**Exercise directions:**
What follows is a set of records. Copy them exactly and leave out the images.

**Dataset content:**
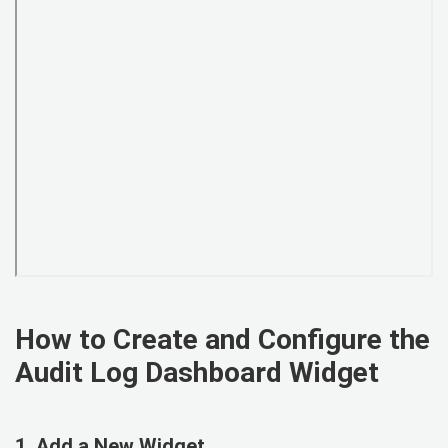
How to Create and Configure the
Audit Log Dashboard Widget
1. Add a New Widget.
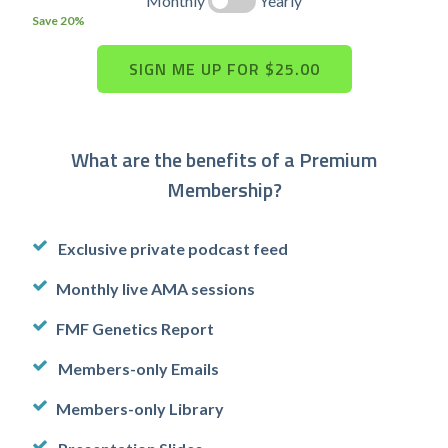
Monthly
Yearly
Save 20%
What are the benefits of a Premium
Membership?
Exclusive private podcast feed
Monthly live AMA sessions
FMF Genetics Report
Members-only Emails
Members-only Library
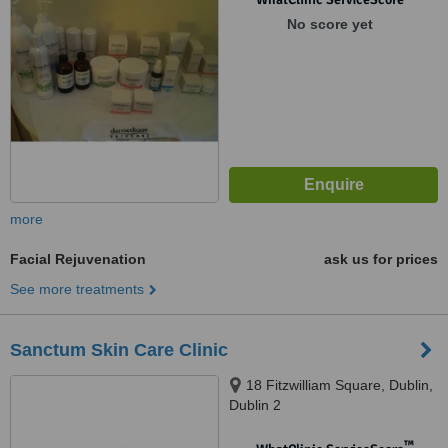
No score yet
more
Facial Rejuvenation
ask us for prices
See more treatments
Sanctum Skin Care Clinic
18 Fitzwilliam Square, Dublin,
Dublin 2
™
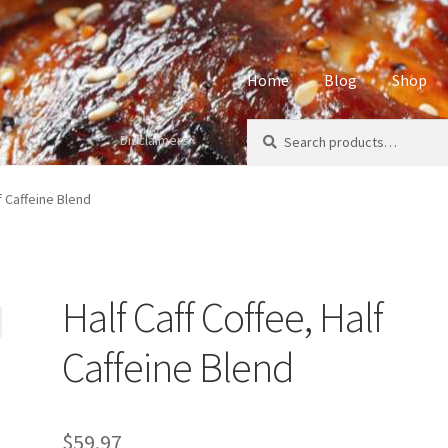
Home
Blog
Shop
Search
Search
Disclaimers
Home
About
Affiliate Disclos
for:
Privacy Policy
Sample Page
S
f Caffeine Blend
Half Caff Coffee, Half
Caffeine Blend
$
59.97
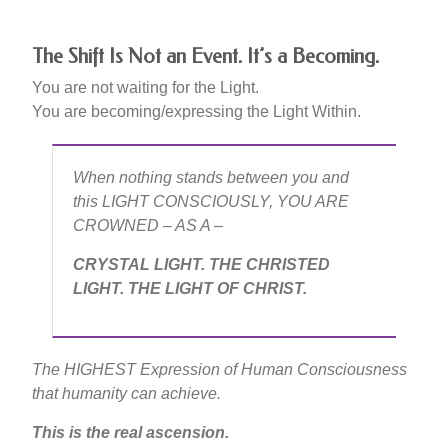
The Shift Is Not an Event. It’s a Becoming.
You are not waiting for the Light.
You are becoming/expressing the Light Within.
When nothing stands between you and
this LIGHT CONSCIOUSLY, YOU ARE
CROWNED – AS A –
CRYSTAL LIGHT. THE CHRISTED
LIGHT. THE LIGHT OF CHRIST.
The HIGHEST Expression of Human Consciousness
that humanity can achieve.
This is the real ascension.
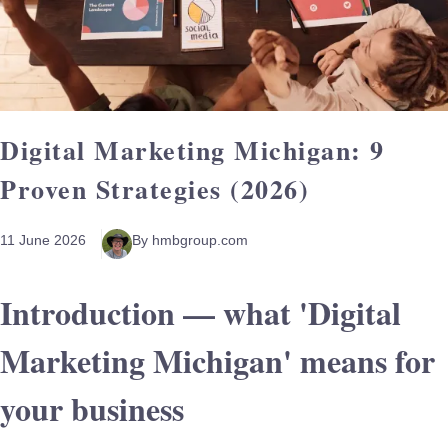
Digital Marketing Michigan: 9
Proven Strategies (2026)
11 June 2026
By hmbgroup.com
Introduction — what 'Digital
Marketing Michigan' means for
your business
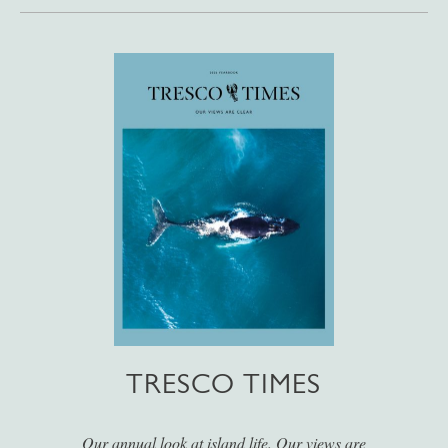
TRESCO TIMES
Our annual look at island life. Our views are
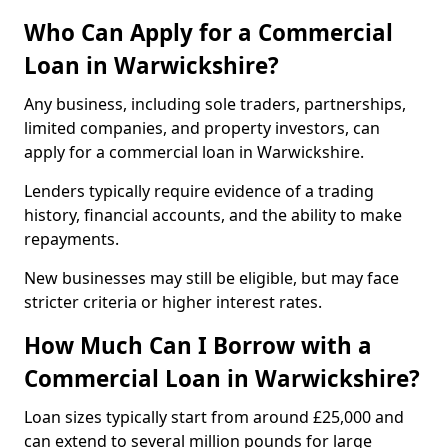
Who Can Apply for a Commercial
Loan in Warwickshire?
Any business, including sole traders, partnerships,
limited companies, and property investors, can
apply for a commercial loan in Warwickshire.
Lenders typically require evidence of a trading
history, financial accounts, and the ability to make
repayments.
New businesses may still be eligible, but may face
stricter criteria or higher interest rates.
How Much Can I Borrow with a
Commercial Loan in Warwickshire?
Loan sizes typically start from around £25,000 and
can extend to several million pounds for large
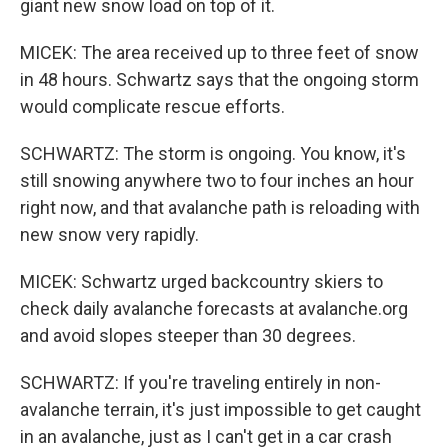
giant new snow load on top of it.
MICEK: The area received up to three feet of snow
in 48 hours. Schwartz says that the ongoing storm
would complicate rescue efforts.
SCHWARTZ: The storm is ongoing. You know, it's
still snowing anywhere two to four inches an hour
right now, and that avalanche path is reloading with
new snow very rapidly.
MICEK: Schwartz urged backcountry skiers to
check daily avalanche forecasts at avalanche.org
and avoid slopes steeper than 30 degrees.
SCHWARTZ: If you're traveling entirely in non-
avalanche terrain, it's just impossible to get caught
in an avalanche, just as I can't get in a car crash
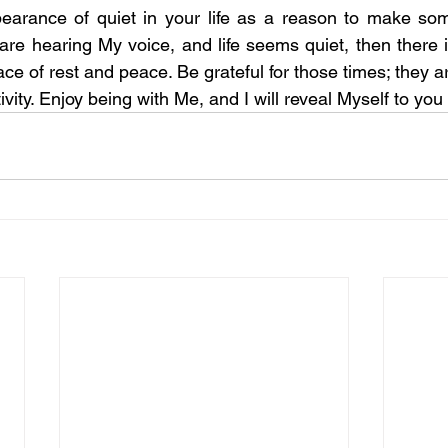
earance of quiet in your life as a reason to make som
 are hearing My voice, and life seems quiet, then there i
ace of rest and peace. Be grateful for those times; they are
ivity. Enjoy being with Me, and I will reveal Myself to you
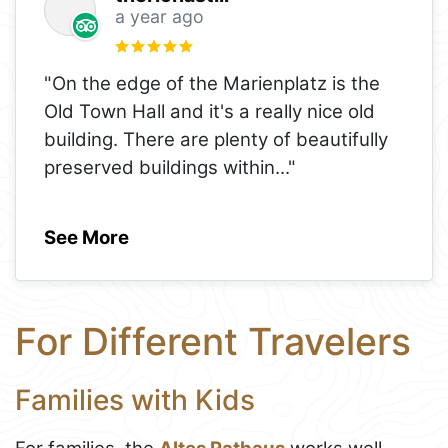
a year ago
"On the edge of the Marienplatz is the
Old Town Hall and it's a really nice old
building. There are plenty of beautifully
preserved buildings within
..."
See More
For Different Travelers
Families with Kids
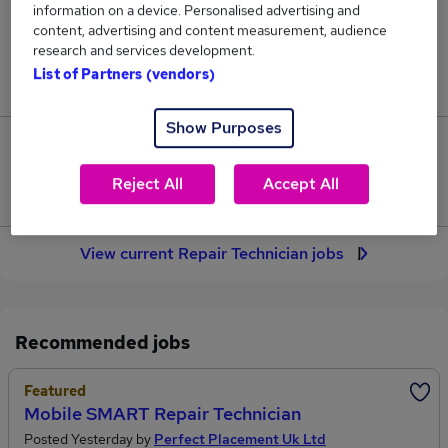
information on a device. Personalised advertising and
45
content, advertising and content measurement, audience
research and services development.
Jobs in Reed.co.uk, ranging from £36,453 to
List of Partners (vendors)
£37,319.
Show Purposes
2
Reject All
Accept All
Jobs that pay more than the average (£36,731).
View current Repair Technician jobs
Recommended jobs
Featured
Mobile SMART Repair Technician
Posted Yesterday by
Perfect Placement Uk Ltd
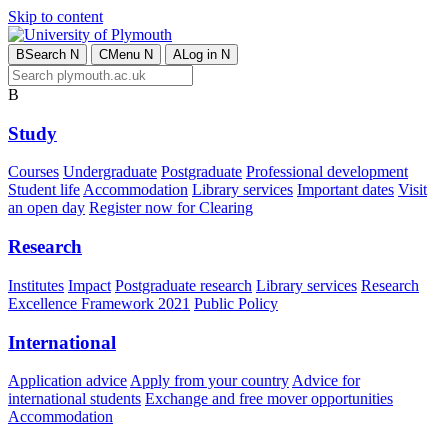
Skip to content
B
Search
N
C
Menu
N
A
Log in
N
B
Study
Courses
Undergraduate
Postgraduate
Professional development
Student life
Accommodation
Library services
Important dates
Visit
an open day
Register now for Clearing
Research
Institutes
Impact
Postgraduate research
Library services
Research
Excellence Framework 2021
Public Policy
International
Application advice
Apply from your country
Advice for
international students
Exchange and free mover opportunities
Accommodation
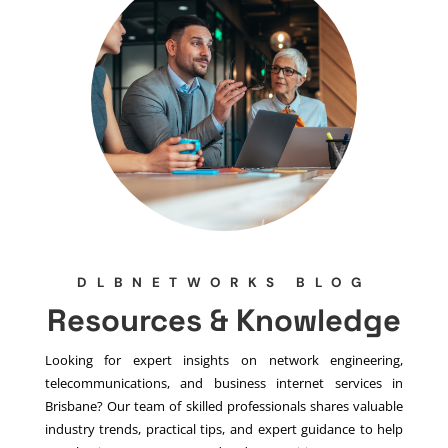
DLBNETWORKS BLOG
Resources & Knowledge
Looking for expert insights on network engineering,
telecommunications, and business internet services in
Brisbane? Our team of skilled professionals shares valuable
industry trends, practical tips, and expert guidance to help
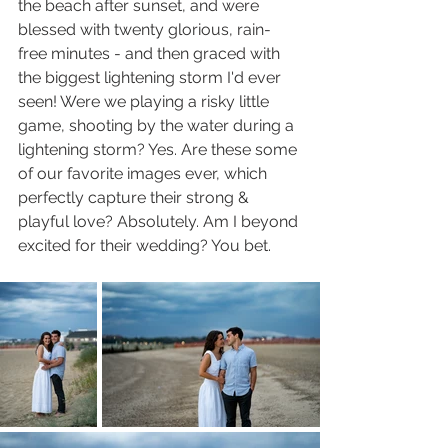
the beach after sunset, and were 
blessed with twenty glorious, rain-
free minutes - and then graced with 
the biggest lightening storm I'd ever 
seen! Were we playing a risky little 
game, shooting by the water during a 
lightening storm? Yes. Are these some 
of our favorite images ever, which 
perfectly capture their strong & 
playful love? Absolutely. Am I beyond 
excited for their wedding? You bet.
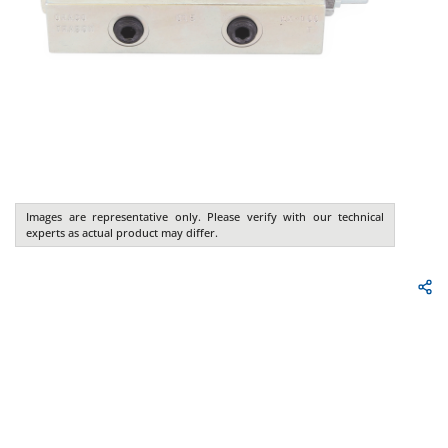
Images are representative only. Please verify with our technical
experts as actual product may differ.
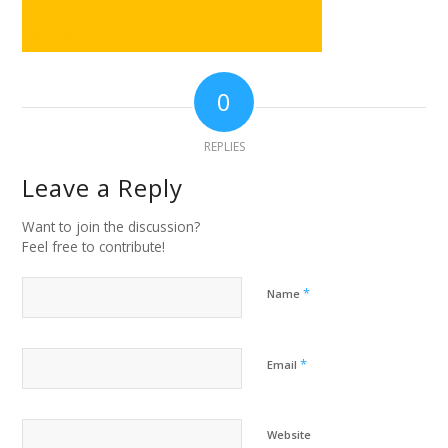
0
REPLIES
Leave a Reply
Want to join the discussion?
Feel free to contribute!
*
Name
*
Email
Website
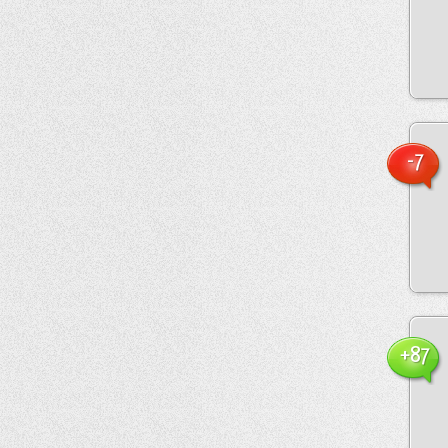
-7
+87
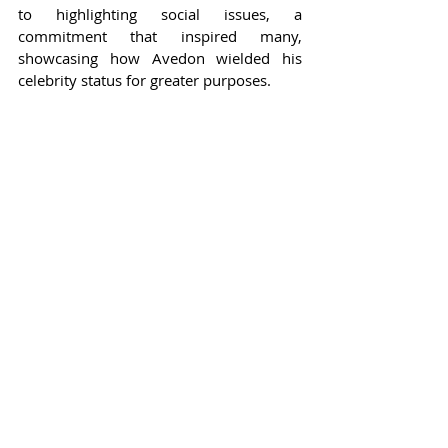
to highlighting social issues, a 
commitment that inspired many, 
showcasing how Avedon wielded his 
celebrity status for greater purposes.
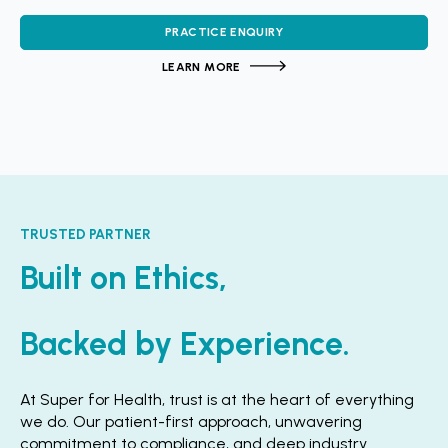
PRACTICE ENQUIRY
LEARN MORE
TRUSTED PARTNER
Built on Ethics,
Backed by Experience.
At Super for Health, trust is at the heart of everything
we do. Our patient-first approach, unwavering
commitment to compliance, and deep industry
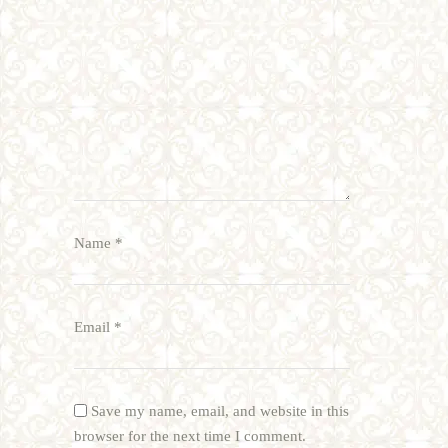
Name
*
Email
*
Save my name, email, and website in this
browser for the next time I comment.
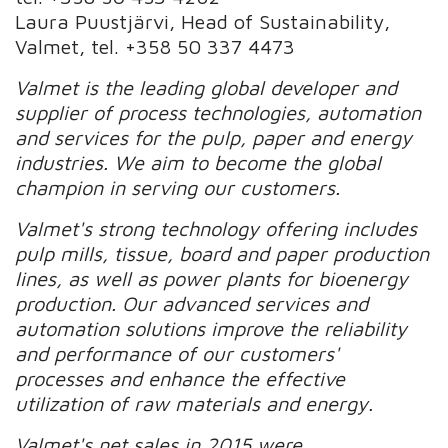
Laura Puustjärvi, Head of Sustainability,
Valmet, tel. +358 50 337 4473
Valmet is the leading global developer and
supplier of process technologies, automation
and services for the pulp, paper and energy
industries. We aim to become the global
champion in serving our customers.
Valmet's strong technology offering includes
pulp mills, tissue, board and paper production
lines, as well as power plants for bioenergy
production. Our advanced services and
automation solutions improve the reliability
and performance of our customers'
processes and enhance the effective
utilization of raw materials and energy.
Valmet's net sales in 2015 were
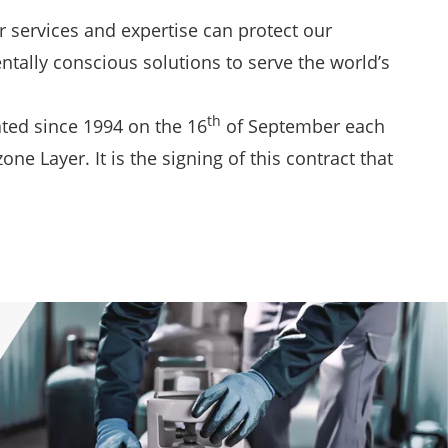
 services and expertise can protect our
ntally conscious solutions to serve the world’s
th
ated since 1994 on the 16
of September each
 Layer. It is the signing of this contract that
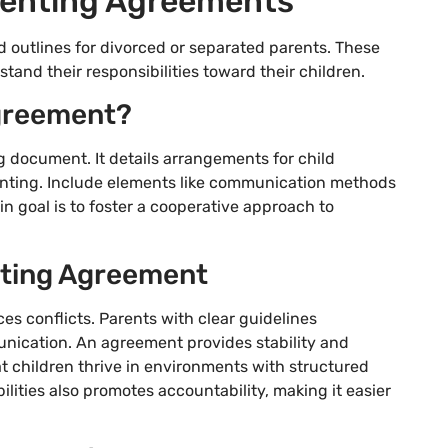
renting Agreements
 outlines for divorced or separated parents. These
and their responsibilities toward their children.
Agreement?
g document. It details arrangements for child
renting. Include elements like communication methods
n goal is to foster a cooperative approach to
nting Agreement
s conflicts. Parents with clear guidelines
nication. An agreement provides stability and
t children thrive in environments with structured
ities also promotes accountability, making it easier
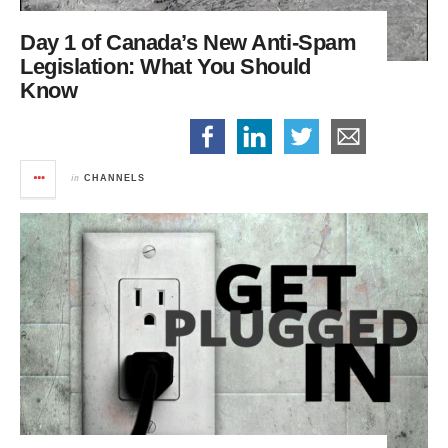
Day 1 of Canada’s New Anti-Spam
Legislation:
What You Should
Know
in
CHANNELS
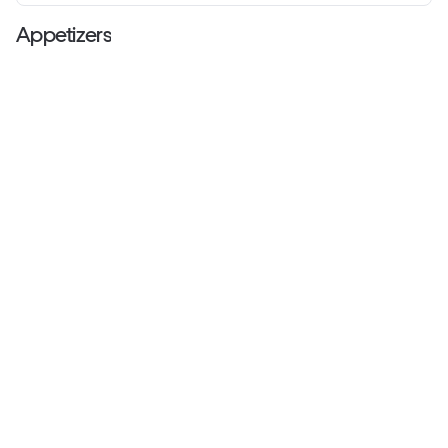
Appetizers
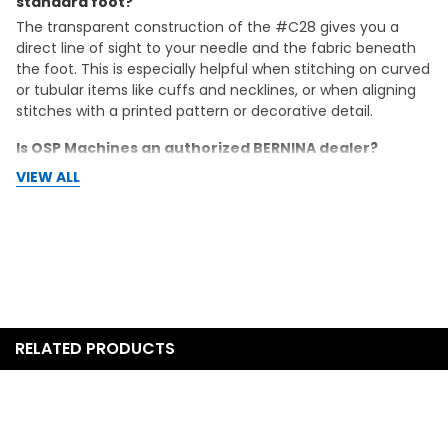
standard foot?
The transparent construction of the #C28 gives you a
direct line of sight to your needle and the fabric beneath
the foot. This is especially helpful when stitching on curved
or tubular items like cuffs and necklines, or when aligning
stitches with a printed pattern or decorative detail.
Is OSP Machines an authorized BERNINA dealer?
Yes. OSP Machines is an authorized BERNINA dealer. Your
VIEW ALL
purchase includes the full manufacturer warranty, and
OSP Machines provides free support for the life of your
machine.
Does this foot come with any other accessories or
attachments?
The listing includes one BERNINA #C28 Clear
Cover/Chainstitch Foot. It does not include additional
RELATED PRODUCTS
attachments. If you need other accessories for the L 890,
OSP Machines carries a range of compatible BERNINA feet
and accessories.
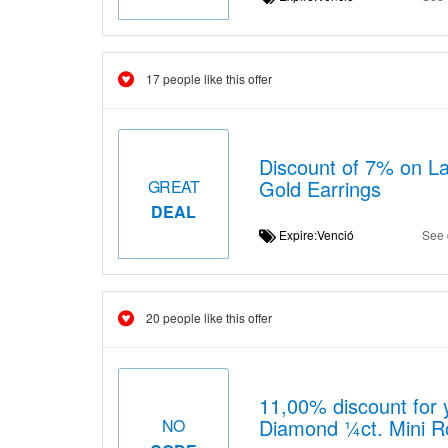
17 people like this offer
Discount of 7% on L
Gold Earrings
GREAT
DEAL
Expire:Venció
See 
20 people like this offer
11,00% discount for 
Diamond ¼ct. Mini Ro
NO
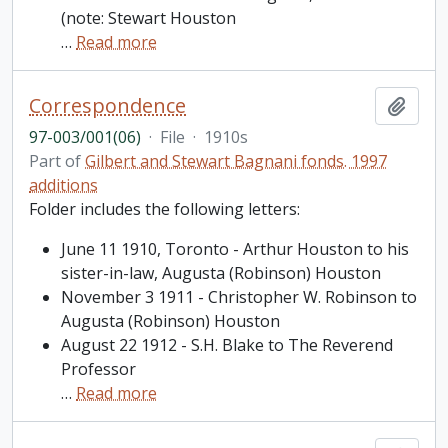
(note: Stewart Houston
…
Read more
Correspondence
Add t
97-003/001(06)
·
File
·
1910s
Part of
Gilbert and Stewart Bagnani fonds. 1997
additions
Folder includes the following letters:
June 11 1910, Toronto - Arthur Houston to his
sister-in-law, Augusta (Robinson) Houston
November 3 1911 - Christopher W. Robinson to
Augusta (Robinson) Houston
August 22 1912 - S.H. Blake to The Reverend
Professor
…
Read more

**Answer to the exercise:**
How to Create and Configure the
Audit Log Dashboard Widget
1. Add a New Widget.
Monthly
Yearly
Save 20%
What are the benefits of a Premium
Membership?
Exclusive private podcast feed
Monthly live AMA sessions
FMF Genetics Report
Members-only Emails
Members-only Library
No score yet
more
Facial Rejuvenation
ask us for prices
See more treatments
Sanctum Skin Care Clinic
18 Fitzwilliam Square, Dublin,
Dublin 2
™
Home
Blog
Shop
Search
Search
Disclaimers
Home
About
Affiliate Disclos
for:
Privacy Policy
Sample Page
S
f Caffeine Blend
Half Caff Coffee, Half
Caffeine Blend
$
59.97
The Shift Is Not an Event. It’s a Becoming.
You are not waiting for the Light.
You are becoming/expressing the Light Within.
When nothing stands between you and
this LIGHT CONSCIOUSLY, YOU ARE
CROWNED – AS A –
CRYSTAL LIGHT. THE CHRISTED
LIGHT. THE LIGHT OF CHRIST.
The HIGHEST Expression of Human Consciousness
that humanity can achieve.
This is the real ascension.
Digital Marketing Michigan: 9
Proven Strategies (2026)
11 June 2026
By hmbgroup.com
Introduction — what 'Digital
Marketing Michigan' means for
your business
TRESCO TIMES
Our annual look at island life. Our views are
Who Can Apply for a Commercial
Loan in Warwickshire?
Any business, including sole traders, partnerships,
limited companies, and property investors, can
apply for a commercial loan in Warwickshire.
Lenders typically require evidence of a trading
history, financial accounts, and the ability to make
repayments.
New businesses may still be eligible, but may face
stricter criteria or higher interest rates.
How Much Can I Borrow with a
Commercial Loan in Warwickshire?
Loan sizes typically start from around £25,000 and
can extend to several million pounds for large
giant new snow load on top of it.
MICEK: The area received up to three feet of snow
in 48 hours. Schwartz says that the ongoing storm
would complicate rescue efforts.
SCHWARTZ: The storm is ongoing. You know, it's
still snowing anywhere two to four inches an hour
right now, and that avalanche path is reloading with
new snow very rapidly.
MICEK: Schwartz urged backcountry skiers to
check daily avalanche forecasts at avalanche.org
and avoid slopes steeper than 30 degrees.
SCHWARTZ: If you're traveling entirely in non-
avalanche terrain, it's just impossible to get caught
in an avalanche, just as I can't get in a car crash
earance of quiet in your life as a reason to make som
 are hearing My voice, and life seems quiet, then there i
ace of rest and peace. Be grateful for those times; they are
ivity. Enjoy being with Me, and I will reveal Myself to you
a year ago
"On the edge of the Marienplatz is the
Old Town Hall and it's a really nice old
building. There are plenty of beautifully
preserved buildings within
..."
See More
For Different Travelers
Families with Kids
information on a device. Personalised advertising and
45
content, advertising and content measurement, audience
research and services development.
Jobs in Reed.co.uk, ranging from £36,453 to
List of Partners (vendors)
£37,319.
Show Purposes
2
Reject All
Accept All
Jobs that pay more than the average (£36,731).
View current Repair Technician jobs
Recommended jobs
Featured
Mobile SMART Repair Technician
Posted Yesterday by
Perfect Placement Uk Ltd
Skip to content
B
Search
N
C
Menu
N
A
Log in
N
B
Study
Courses
Undergraduate
Postgraduate
Professional development
Student life
Accommodation
Library services
Important dates
Visit
an open day
Register now for Clearing
Research
Institutes
Impact
Postgraduate research
Library services
Research
Excellence Framework 2021
Public Policy
International
Application advice
Apply from your country
Advice for
international students
Exchange and free mover opportunities
Accommodation
DLBNETWORKS BLOG
Resources & Knowledge
Looking for expert insights on network engineering,
telecommunications, and business internet services in
Brisbane? Our team of skilled professionals shares valuable
industry trends, practical tips, and expert guidance to help
the beach after sunset, and were 
blessed with twenty glorious, rain-
free minutes - and then graced with 
the biggest lightening storm I'd ever 
seen! Were we playing a risky little 
game, shooting by the water during a 
lightening storm? Yes. Are these some 
of our favorite images ever, which 
perfectly capture their strong & 
playful love? Absolutely. Am I beyond 
excited for their wedding? You bet.
Images are representative only. Please verify with our technical
experts as actual product may differ.
0
REPLIES
Leave a Reply
Want to join the discussion?
Feel free to contribute!
*
Name
*
Email
Website
-7
+87
to highlighting social issues, a 
commitment that inspired many, 
showcasing how Avedon wielded his 
celebrity status for greater purposes.
PRACTICE ENQUIRY
LEARN MORE
TRUSTED PARTNER
Built on Ethics,
Backed by Experience.
At Super for Health, trust is at the heart of everything
we do. Our patient-first approach, unwavering
commitment to compliance, and deep industry
Name
*
Email
*
Save my name, email, and website in this
browser for the next time I comment.
Laura Puustjärvi, Head of Sustainability,
Valmet, tel. +358 50 337 4473
Valmet is the leading global developer and
supplier of process technologies, automation
and services for the pulp, paper and energy
industries. We aim to become the global
champion in serving our customers.
Valmet's strong technology offering includes
pulp mills, tissue, board and paper production
lines, as well as power plants for bioenergy
production. Our advanced services and
automation solutions improve the reliability
and performance of our customers'
processes and enhance the effective
utilization of raw materials and energy.
Valmet's net sales in 2015 were
 services and expertise can protect our
ntally conscious solutions to serve the world’s
th
ated since 1994 on the 16
of September each
 Layer. It is the signing of this contract that
renting Agreements
 outlines for divorced or separated parents. These
and their responsibilities toward their children.
Agreement?
g document. It details arrangements for child
renting. Include elements like communication methods
n goal is to foster a cooperative approach to
nting Agreement
s conflicts. Parents with clear guidelines
nication. An agreement provides stability and
t children thrive in environments with structured
ities also promotes accountability, making it easier
Day 1 of Canada’s New Anti-Spam
Legislation:
What You Should
Know
in
CHANNELS
Appetizers
standard foot?
The transparent construction of the #C28 gives you a
direct line of sight to your needle and the fabric beneath
the foot. This is especially helpful when stitching on curved
or tubular items like cuffs and necklines, or when aligning
stitches with a printed pattern or decorative detail.
Is OSP Machines an authorized BERNINA dealer?
Yes. OSP Machines is an authorized BERNINA dealer. Your
VIEW ALL
purchase includes the full manufacturer warranty, and
OSP Machines provides free support for the life of your
machine.
Does this foot come with any other accessories or
attachments?
The listing includes one BERNINA #C28 Clear
Cover/Chainstitch Foot. It does not include additional
RELATED PRODUCTS
attachments. If you need other accessories for the L 890,
OSP Machines carries a range of compatible BERNINA feet
and accessories.
17 people like this offer
Discount of 7% on L
Gold Earrings
GREAT
DEAL
Expire:Venció
See 
20 people like this offer
11,00% discount for 
Diamond ¼ct. Mini Ro
NO
(note: Stewart Houston
…
Read more
Correspondence
Add t
97-003/001(06)
·
File
·
1910s
Part of
Gilbert and Stewart Bagnani fonds. 1997
additions
Folder includes the following letters:
June 11 1910, Toronto - Arthur Houston to his
sister-in-law, Augusta (Robinson) Houston
November 3 1911 - Christopher W. Robinson to
Augusta (Robinson) Houston
August 22 1912 - S.H. Blake to The Reverend
Professor
…
Read more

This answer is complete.